Dataset items

■ ■ ■ ■

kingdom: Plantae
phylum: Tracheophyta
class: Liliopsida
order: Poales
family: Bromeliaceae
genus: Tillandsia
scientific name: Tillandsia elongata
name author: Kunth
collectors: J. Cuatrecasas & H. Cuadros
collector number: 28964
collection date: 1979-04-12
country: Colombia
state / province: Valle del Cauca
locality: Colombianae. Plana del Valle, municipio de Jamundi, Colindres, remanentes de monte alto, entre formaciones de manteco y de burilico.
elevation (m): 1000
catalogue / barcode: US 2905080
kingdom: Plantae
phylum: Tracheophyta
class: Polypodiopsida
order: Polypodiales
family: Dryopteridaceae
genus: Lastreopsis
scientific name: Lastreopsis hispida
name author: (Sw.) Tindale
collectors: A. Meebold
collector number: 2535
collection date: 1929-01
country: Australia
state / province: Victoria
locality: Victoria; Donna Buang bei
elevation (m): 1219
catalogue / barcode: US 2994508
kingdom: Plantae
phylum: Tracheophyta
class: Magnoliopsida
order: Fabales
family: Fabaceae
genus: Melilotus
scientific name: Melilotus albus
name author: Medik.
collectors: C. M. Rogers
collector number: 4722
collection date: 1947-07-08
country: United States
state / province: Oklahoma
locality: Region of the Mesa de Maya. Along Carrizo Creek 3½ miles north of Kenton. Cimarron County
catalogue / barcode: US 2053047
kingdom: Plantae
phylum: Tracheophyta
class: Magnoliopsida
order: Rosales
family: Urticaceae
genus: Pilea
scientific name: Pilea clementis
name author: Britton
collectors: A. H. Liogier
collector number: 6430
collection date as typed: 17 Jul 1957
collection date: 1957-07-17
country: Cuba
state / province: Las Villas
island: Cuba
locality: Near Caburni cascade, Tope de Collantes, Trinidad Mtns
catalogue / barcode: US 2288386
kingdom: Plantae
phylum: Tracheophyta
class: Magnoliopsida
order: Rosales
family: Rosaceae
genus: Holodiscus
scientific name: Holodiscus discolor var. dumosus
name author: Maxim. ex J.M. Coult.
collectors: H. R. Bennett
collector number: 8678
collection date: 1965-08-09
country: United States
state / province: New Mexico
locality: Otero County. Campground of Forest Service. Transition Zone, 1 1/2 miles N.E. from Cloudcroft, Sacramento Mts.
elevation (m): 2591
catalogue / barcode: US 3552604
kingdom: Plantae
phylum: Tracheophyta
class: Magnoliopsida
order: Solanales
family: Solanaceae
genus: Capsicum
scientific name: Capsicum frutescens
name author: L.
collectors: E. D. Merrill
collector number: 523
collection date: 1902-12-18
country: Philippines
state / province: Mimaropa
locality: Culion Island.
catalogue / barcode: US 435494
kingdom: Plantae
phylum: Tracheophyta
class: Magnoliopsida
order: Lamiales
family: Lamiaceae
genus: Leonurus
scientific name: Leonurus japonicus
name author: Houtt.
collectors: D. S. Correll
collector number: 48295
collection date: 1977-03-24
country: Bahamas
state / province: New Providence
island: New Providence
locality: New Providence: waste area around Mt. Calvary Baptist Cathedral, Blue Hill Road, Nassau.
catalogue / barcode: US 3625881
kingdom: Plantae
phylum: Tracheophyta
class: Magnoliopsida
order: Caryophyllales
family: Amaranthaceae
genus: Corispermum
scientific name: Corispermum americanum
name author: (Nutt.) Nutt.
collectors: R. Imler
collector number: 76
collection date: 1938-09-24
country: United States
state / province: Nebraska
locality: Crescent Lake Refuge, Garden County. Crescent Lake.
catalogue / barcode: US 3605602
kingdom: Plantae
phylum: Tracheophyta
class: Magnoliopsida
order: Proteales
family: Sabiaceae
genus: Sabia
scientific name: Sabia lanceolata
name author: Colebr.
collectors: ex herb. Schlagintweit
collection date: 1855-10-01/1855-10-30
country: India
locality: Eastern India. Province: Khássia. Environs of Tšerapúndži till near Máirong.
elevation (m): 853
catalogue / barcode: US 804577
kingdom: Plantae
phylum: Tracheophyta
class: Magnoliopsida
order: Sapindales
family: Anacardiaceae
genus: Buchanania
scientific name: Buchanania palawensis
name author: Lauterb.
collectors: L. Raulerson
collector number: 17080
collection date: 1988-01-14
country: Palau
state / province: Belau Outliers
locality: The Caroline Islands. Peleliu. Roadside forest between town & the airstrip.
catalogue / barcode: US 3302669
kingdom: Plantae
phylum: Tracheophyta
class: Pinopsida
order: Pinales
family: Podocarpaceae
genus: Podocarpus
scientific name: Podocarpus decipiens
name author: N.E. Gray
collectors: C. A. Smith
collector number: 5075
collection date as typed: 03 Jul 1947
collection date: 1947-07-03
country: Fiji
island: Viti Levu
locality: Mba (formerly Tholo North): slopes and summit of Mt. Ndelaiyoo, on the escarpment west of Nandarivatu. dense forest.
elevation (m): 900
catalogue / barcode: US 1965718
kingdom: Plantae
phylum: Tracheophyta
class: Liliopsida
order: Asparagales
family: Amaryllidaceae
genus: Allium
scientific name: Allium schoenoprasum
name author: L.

■ ■ ■ ■

Directions for this task
Duplicate all of the lines above without any change.

Exercise output
kingdom: Plantae
phylum: Tracheophyta
class: Liliopsida
order: Poales
family: Bromeliaceae
genus: Tillandsia
scientific name: Tillandsia elongata
name author: Kunth
collectors: J. Cuatrecasas & H. Cuadros
collector number: 28964
collection date: 1979-04-12
country: Colombia
state / province: Valle del Cauca
locality: Colombianae. Plana del Valle, municipio de Jamundi, Colindres, remanentes de monte alto, entre formaciones de manteco y de burilico.
elevation (m): 1000
catalogue / barcode: US 2905080
kingdom: Plantae
phylum: Tracheophyta
class: Polypodiopsida
order: Polypodiales
family: Dryopteridaceae
genus: Lastreopsis
scientific name: Lastreopsis hispida
name author: (Sw.) Tindale
collectors: A. Meebold
collector number: 2535
collection date: 1929-01
country: Australia
state / province: Victoria
locality: Victoria; Donna Buang bei
elevation (m): 1219
catalogue / barcode: US 2994508
kingdom: Plantae
phylum: Tracheophyta
class: Magnoliopsida
order: Fabales
family: Fabaceae
genus: Melilotus
scientific name: Melilotus albus
name author: Medik.
collectors: C. M. Rogers
collector number: 4722
collection date: 1947-07-08
country: United States
state / province: Oklahoma
locality: Region of the Mesa de Maya. Along Carrizo Creek 3½ miles north of Kenton. Cimarron County
catalogue / barcode: US 2053047
kingdom: Plantae
phylum: Tracheophyta
class: Magnoliopsida
order: Rosales
family: Urticaceae
genus: Pilea
scientific name: Pilea clementis
name author: Britton
collectors: A. H. Liogier
collector number: 6430
collection date as typed: 17 Jul 1957
collection date: 1957-07-17
country: Cuba
state / province: Las Villas
island: Cuba
locality: Near Caburni cascade, Tope de Collantes, Trinidad Mtns
catalogue / barcode: US 2288386
kingdom: Plantae
phylum: Tracheophyta
class: Magnoliopsida
order: Rosales
family: Rosaceae
genus: Holodiscus
scientific name: Holodiscus discolor var. dumosus
name author: Maxim. ex J.M. Coult.
collectors: H. R. Bennett
collector number: 8678
collection date: 1965-08-09
country: United States
state / province: New Mexico
locality: Otero County. Campground of Forest Service. Transition Zone, 1 1/2 miles N.E. from Cloudcroft, Sacramento Mts.
elevation (m): 2591
catalogue / barcode: US 3552604
kingdom: Plantae
phylum: Tracheophyta
class: Magnoliopsida
order: Solanales
family: Solanaceae
genus: Capsicum
scientific name: Capsicum frutescens
name author: L.
collectors: E. D. Merrill
collector number: 523
collection date: 1902-12-18
country: Philippines
state / province: Mimaropa
locality: Culion Island.
catalogue / barcode: US 435494
kingdom: Plantae
phylum: Tracheophyta
class: Magnoliopsida
order: Lamiales
family: Lamiaceae
genus: Leonurus
scientific name: Leonurus japonicus
name author: Houtt.
collectors: D. S. Correll
collector number: 48295
collection date: 1977-03-24
country: Bahamas
state / province: New Providence
island: New Providence
locality: New Providence: waste area around Mt. Calvary Baptist Cathedral, Blue Hill Road, Nassau.
catalogue / barcode: US 3625881
kingdom: Plantae
phylum: Tracheophyta
class: Magnoliopsida
order: Caryophyllales
family: Amaranthaceae
genus: Corispermum
scientific name: Corispermum americanum
name author: (Nutt.) Nutt.
collectors: R. Imler
collector number: 76
collection date: 1938-09-24
country: United States
state / province: Nebraska
locality: Crescent Lake Refuge, Garden County. Crescent Lake.
catalogue / barcode: US 3605602
kingdom: Plantae
phylum: Tracheophyta
class: Magnoliopsida
order: Proteales
family: Sabiaceae
genus: Sabia
scientific name: Sabia lanceolata
name author: Colebr.
collectors: ex herb. Schlagintweit
collection date: 1855-10-01/1855-10-30
country: India
locality: Eastern India. Province: Khássia. Environs of Tšerapúndži till near Máirong.
elevation (m): 853
catalogue / barcode: US 804577
kingdom: Plantae
phylum: Tracheophyta
class: Magnoliopsida
order: Sapindales
family: Anacardiaceae
genus: Buchanania
scientific name: Buchanania palawensis
name author: Lauterb.
collectors: L. Raulerson
collector number: 17080
collection date: 1988-01-14
country: Palau
state / province: Belau Outliers
locality: The Caroline Islands. Peleliu. Roadside forest between town & the airstrip.
catalogue / barcode: US 3302669
kingdom: Plantae
phylum: Tracheophyta
class: Pinopsida
order: Pinales
family: Podocarpaceae
genus: Podocarpus
scientific name: Podocarpus decipiens
name author: N.E. Gray
collectors: C. A. Smith
collector number: 5075
collection date as typed: 03 Jul 1947
collection date: 1947-07-03
country: Fiji
island: Viti Levu
locality: Mba (formerly Tholo North): slopes and summit of Mt. Ndelaiyoo, on the escarpment west of Nandarivatu. dense forest.
elevation (m): 900
catalogue / barcode: US 1965718
kingdom: Plantae
phylum: Tracheophyta
class: Liliopsida
order: Asparagales
family: Amaryllidaceae
genus: Allium
scientific name: Allium schoenoprasum
name author: L.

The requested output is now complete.